* **What to do**: Copy the text of every row below character for character, leaving out the pictures.

* **Given information**:
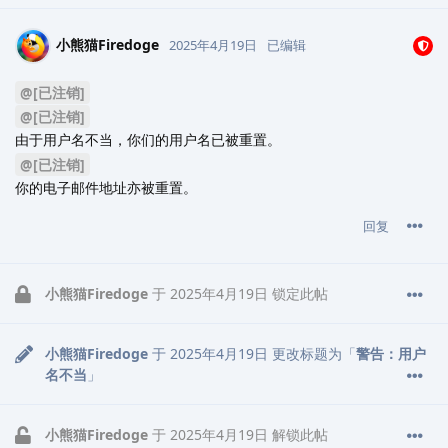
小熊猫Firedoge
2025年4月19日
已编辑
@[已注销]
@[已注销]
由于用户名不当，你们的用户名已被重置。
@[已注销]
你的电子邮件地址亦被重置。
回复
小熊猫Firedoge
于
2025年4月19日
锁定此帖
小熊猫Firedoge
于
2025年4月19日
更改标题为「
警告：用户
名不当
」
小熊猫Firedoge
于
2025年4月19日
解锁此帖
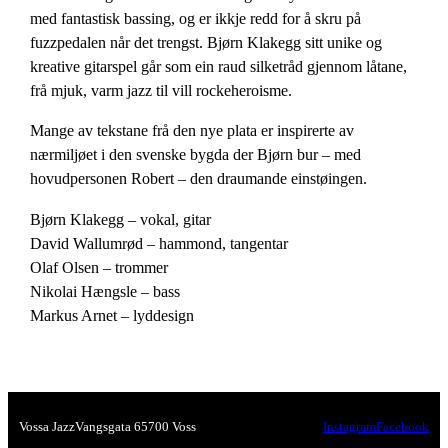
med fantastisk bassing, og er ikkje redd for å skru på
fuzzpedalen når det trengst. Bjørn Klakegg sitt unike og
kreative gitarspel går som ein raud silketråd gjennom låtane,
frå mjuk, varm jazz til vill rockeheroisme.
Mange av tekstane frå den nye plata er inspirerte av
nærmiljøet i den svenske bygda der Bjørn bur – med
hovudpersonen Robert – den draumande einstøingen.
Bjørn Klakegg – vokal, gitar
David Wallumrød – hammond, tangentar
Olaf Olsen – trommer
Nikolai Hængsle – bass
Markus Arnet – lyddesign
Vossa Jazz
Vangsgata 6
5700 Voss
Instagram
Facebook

* **Finished task**:
小熊猫Firedoge
2025年4月19日
已编辑
@[已注销]
@[已注销]
由于用户名不当，你们的用户名已被重置。
@[已注销]
你的电子邮件地址亦被重置。
回复
小熊猫Firedoge
于
2025年4月19日
锁定此帖
小熊猫Firedoge
于
2025年4月19日
更改标题为「
警告：用户
名不当
」
小熊猫Firedoge
于
2025年4月19日
解锁此帖
med fantastisk bassing, og er ikkje redd for å skru på
fuzzpedalen når det trengst. Bjørn Klakegg sitt unike og
kreative gitarspel går som ein raud silketråd gjennom låtane,
frå mjuk, varm jazz til vill rockeheroisme.
Mange av tekstane frå den nye plata er inspirerte av
nærmiljøet i den svenske bygda der Bjørn bur – med
hovudpersonen Robert – den draumande einstøingen.
Bjørn Klakegg – vokal, gitar
David Wallumrød – hammond, tangentar
Olaf Olsen – trommer
Nikolai Hængsle – bass
Markus Arnet – lyddesign
Vossa Jazz
Vangsgata 6
5700 Voss
Instagram
Facebook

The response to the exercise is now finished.